The lines from the start of the data through the line containing "etaculares de até" are to be reproduced exactly, both ends included.

(Recorded data)
····················

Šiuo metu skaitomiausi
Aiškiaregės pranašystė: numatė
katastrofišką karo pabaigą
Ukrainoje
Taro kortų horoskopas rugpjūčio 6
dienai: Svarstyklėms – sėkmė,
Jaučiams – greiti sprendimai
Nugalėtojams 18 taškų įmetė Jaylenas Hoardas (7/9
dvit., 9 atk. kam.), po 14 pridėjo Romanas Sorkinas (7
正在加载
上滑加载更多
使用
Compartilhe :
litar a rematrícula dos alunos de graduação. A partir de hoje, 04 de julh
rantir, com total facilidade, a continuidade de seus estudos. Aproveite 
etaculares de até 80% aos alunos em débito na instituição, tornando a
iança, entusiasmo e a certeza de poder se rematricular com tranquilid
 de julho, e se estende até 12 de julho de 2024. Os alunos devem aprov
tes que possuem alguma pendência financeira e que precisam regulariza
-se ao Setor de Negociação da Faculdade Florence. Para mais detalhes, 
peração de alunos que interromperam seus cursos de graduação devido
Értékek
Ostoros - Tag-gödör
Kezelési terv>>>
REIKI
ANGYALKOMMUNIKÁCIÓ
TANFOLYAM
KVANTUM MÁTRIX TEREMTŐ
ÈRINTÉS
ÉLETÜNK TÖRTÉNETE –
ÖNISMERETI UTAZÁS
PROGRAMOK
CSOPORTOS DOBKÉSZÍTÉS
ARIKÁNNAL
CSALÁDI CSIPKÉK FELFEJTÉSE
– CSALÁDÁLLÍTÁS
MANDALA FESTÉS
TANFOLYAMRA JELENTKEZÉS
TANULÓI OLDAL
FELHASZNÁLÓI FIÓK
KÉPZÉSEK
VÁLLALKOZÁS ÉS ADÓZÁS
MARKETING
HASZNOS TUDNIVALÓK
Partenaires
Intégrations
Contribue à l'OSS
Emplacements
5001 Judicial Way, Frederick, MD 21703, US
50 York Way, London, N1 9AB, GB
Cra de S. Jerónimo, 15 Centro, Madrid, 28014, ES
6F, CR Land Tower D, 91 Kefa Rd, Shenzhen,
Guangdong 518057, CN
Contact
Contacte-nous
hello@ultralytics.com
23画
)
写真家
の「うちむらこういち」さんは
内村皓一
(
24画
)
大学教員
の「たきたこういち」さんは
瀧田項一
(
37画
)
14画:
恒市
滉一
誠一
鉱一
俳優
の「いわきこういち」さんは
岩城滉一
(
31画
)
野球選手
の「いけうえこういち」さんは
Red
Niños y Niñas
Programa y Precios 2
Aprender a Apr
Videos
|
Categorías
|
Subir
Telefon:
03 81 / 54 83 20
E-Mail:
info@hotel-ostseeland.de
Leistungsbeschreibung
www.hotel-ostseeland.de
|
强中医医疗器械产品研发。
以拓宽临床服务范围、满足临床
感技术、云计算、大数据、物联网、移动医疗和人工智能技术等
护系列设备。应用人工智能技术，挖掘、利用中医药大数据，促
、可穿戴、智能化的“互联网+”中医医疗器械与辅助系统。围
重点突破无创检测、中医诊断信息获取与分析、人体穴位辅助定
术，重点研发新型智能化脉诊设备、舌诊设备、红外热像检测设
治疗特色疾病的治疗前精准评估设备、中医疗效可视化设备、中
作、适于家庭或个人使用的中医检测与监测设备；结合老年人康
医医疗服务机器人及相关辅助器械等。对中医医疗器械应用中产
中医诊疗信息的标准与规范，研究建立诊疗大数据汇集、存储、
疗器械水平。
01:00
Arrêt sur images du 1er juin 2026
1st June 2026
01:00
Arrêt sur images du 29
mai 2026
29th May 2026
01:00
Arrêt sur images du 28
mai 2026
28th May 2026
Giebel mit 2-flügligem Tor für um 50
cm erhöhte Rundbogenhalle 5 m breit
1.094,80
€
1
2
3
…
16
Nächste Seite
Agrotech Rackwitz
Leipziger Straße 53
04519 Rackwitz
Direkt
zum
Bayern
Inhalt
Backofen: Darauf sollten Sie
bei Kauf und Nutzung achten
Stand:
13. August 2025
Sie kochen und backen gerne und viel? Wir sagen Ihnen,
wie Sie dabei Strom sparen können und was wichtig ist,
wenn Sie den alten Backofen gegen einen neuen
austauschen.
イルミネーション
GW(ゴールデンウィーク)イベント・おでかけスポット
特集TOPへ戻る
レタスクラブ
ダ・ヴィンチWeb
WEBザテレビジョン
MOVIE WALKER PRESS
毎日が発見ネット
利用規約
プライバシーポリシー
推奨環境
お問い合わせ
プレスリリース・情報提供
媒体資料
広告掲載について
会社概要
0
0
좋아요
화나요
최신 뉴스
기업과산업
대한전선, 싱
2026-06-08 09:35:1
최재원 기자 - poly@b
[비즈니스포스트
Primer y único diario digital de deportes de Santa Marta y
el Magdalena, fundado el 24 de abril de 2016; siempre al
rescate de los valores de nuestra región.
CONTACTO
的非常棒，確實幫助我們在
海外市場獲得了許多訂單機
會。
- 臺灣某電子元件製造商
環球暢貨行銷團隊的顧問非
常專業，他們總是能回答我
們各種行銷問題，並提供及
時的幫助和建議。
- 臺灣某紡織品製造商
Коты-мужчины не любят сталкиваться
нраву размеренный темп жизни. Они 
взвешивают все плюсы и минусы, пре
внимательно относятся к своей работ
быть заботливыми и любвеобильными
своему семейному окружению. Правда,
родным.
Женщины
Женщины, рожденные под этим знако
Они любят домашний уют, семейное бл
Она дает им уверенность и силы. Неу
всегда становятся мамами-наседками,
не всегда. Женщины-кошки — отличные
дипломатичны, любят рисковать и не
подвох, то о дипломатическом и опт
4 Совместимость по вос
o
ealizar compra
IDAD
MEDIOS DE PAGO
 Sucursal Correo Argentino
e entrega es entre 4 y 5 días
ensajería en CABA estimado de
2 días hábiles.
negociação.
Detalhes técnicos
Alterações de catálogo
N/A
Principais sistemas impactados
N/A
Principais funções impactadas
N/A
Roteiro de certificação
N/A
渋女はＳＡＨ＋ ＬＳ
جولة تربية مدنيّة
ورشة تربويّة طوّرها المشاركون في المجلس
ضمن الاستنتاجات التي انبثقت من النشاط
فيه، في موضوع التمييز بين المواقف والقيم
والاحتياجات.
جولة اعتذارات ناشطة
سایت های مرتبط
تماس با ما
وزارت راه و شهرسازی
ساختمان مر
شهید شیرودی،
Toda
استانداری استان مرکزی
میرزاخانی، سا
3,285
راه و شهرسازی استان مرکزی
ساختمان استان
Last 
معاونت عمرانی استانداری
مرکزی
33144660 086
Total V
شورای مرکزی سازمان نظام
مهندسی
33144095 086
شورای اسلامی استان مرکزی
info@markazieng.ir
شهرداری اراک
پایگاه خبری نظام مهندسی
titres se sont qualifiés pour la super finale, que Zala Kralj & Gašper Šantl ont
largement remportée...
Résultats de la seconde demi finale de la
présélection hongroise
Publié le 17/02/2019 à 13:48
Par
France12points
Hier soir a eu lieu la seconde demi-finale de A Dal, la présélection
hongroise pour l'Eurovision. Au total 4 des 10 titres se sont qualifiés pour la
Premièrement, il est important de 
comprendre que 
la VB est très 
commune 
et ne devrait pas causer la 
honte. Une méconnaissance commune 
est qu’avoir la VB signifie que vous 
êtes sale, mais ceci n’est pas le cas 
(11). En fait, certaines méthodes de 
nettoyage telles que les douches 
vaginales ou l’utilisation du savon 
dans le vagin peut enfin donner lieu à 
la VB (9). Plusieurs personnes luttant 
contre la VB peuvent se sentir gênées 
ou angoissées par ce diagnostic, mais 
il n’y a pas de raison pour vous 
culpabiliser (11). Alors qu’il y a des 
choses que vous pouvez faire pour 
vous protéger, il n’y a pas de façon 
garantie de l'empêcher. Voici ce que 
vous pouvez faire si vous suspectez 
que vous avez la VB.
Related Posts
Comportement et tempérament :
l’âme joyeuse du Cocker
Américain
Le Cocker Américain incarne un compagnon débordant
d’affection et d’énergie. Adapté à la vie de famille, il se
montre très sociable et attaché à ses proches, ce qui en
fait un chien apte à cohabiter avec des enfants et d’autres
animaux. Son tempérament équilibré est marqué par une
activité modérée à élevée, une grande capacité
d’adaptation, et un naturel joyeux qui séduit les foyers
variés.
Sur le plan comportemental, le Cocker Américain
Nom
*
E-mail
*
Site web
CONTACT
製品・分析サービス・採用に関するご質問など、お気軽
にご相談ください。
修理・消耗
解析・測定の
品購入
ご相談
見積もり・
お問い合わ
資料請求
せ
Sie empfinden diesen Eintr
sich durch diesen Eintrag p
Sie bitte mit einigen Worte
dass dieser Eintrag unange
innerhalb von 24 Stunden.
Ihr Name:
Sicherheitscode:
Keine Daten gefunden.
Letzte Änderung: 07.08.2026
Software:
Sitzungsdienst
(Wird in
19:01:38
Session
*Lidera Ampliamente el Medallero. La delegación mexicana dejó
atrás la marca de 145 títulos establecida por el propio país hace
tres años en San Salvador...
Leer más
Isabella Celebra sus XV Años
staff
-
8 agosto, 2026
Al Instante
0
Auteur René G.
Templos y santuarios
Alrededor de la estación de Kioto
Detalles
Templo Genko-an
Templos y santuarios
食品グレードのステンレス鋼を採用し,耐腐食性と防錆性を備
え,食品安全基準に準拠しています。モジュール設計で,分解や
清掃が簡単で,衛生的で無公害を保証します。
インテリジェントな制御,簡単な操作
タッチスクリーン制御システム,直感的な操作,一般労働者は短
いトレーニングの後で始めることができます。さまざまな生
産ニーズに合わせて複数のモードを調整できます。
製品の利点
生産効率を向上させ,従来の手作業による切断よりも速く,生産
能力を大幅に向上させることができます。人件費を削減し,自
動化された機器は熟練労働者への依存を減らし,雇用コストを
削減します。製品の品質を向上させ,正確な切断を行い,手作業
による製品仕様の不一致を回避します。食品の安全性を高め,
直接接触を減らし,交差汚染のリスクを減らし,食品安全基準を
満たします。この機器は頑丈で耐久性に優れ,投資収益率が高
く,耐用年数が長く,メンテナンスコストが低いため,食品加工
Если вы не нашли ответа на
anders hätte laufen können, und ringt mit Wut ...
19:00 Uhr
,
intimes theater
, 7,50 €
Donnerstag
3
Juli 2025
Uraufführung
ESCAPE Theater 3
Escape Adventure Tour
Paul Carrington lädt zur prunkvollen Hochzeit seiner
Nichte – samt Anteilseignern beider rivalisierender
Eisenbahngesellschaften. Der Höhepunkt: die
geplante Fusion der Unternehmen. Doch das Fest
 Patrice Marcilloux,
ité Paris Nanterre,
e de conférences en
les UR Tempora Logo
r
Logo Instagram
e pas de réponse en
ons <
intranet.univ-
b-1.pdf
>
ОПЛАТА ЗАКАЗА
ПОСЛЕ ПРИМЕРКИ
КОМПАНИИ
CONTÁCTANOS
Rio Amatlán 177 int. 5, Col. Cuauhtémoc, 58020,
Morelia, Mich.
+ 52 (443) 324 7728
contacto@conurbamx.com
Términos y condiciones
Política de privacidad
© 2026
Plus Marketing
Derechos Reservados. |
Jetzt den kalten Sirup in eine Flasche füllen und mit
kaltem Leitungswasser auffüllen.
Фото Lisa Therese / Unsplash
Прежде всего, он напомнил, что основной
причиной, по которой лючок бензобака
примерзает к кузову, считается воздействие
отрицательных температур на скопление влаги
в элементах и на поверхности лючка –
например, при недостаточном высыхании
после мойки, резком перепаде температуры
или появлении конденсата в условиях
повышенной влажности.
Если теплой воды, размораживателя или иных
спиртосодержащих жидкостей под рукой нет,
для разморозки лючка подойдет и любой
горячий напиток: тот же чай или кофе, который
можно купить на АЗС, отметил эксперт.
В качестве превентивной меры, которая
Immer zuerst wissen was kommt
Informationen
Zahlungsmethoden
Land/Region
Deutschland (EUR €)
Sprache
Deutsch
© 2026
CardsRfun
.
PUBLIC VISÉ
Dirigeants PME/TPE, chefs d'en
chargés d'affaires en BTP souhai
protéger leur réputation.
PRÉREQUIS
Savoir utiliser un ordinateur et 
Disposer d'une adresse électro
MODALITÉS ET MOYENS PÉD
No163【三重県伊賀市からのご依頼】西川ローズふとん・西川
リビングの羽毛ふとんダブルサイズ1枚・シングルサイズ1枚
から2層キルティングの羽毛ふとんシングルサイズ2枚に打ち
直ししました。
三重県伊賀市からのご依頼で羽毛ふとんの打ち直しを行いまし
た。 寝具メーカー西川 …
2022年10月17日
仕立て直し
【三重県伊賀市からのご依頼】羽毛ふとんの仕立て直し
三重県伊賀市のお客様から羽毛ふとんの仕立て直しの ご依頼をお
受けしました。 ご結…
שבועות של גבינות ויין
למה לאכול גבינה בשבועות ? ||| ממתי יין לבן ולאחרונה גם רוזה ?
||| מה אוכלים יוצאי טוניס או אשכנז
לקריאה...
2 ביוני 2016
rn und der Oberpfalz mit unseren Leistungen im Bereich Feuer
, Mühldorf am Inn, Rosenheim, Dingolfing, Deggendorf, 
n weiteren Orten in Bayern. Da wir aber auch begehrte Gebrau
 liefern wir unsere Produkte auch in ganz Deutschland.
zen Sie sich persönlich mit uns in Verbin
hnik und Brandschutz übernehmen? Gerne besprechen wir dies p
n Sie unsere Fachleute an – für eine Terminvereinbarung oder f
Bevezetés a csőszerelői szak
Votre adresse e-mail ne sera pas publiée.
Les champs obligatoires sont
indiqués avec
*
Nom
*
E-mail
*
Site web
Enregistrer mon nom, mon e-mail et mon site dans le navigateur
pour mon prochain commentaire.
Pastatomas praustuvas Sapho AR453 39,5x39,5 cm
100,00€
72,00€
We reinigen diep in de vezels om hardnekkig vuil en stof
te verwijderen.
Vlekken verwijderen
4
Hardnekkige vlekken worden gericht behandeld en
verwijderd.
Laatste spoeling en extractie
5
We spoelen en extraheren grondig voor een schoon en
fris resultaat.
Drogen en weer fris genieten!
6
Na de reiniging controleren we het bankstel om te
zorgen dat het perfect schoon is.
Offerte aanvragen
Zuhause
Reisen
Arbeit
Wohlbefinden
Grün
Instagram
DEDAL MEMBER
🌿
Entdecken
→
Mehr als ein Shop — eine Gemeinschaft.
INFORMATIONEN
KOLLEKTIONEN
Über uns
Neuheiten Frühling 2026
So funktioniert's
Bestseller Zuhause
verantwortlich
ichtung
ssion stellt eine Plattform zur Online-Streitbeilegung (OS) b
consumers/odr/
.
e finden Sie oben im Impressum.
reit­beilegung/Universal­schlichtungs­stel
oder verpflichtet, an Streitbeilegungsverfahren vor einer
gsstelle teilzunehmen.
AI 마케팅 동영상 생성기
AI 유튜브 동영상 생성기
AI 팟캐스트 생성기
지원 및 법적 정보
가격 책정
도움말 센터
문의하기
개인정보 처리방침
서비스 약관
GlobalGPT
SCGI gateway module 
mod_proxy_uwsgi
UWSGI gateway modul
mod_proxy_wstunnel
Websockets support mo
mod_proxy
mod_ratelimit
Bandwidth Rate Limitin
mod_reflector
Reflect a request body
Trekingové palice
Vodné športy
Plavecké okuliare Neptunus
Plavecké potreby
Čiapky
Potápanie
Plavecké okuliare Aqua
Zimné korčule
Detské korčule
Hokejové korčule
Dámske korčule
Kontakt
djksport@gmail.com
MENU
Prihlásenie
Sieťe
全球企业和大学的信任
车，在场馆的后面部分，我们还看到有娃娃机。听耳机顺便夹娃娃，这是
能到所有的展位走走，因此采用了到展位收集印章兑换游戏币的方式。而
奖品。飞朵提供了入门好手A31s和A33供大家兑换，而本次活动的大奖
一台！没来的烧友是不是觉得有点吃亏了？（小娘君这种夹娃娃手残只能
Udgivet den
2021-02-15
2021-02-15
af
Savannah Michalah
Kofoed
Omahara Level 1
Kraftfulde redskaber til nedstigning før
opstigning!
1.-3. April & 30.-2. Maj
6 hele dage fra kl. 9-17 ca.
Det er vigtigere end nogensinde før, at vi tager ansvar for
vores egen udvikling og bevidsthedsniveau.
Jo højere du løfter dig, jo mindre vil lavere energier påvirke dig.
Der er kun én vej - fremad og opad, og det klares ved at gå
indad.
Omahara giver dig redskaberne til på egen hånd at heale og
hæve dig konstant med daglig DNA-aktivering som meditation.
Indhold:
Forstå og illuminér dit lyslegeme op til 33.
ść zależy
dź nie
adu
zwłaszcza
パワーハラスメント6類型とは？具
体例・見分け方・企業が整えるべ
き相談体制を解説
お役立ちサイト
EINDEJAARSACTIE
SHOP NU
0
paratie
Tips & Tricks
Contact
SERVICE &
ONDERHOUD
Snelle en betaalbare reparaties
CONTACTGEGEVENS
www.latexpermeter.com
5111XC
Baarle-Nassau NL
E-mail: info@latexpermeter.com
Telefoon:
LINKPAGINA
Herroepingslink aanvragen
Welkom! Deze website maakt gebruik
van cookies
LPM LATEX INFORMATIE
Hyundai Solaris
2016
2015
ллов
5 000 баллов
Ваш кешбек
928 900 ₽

····················

• RESPONSE BOX:
Šiuo metu skaitomiausi
Aiškiaregės pranašystė: numatė
katastrofišką karo pabaigą
Ukrainoje
Taro kortų horoskopas rugpjūčio 6
dienai: Svarstyklėms – sėkmė,
Jaučiams – greiti sprendimai
Nugalėtojams 18 taškų įmetė Jaylenas Hoardas (7/9
dvit., 9 atk. kam.), po 14 pridėjo Romanas Sorkinas (7
正在加载
上滑加载更多
使用
Compartilhe :
litar a rematrícula dos alunos de graduação. A partir de hoje, 04 de julh
rantir, com total facilidade, a continuidade de seus estudos. Aproveite 
etaculares de até 80% aos alunos em débito na instituição, tornando a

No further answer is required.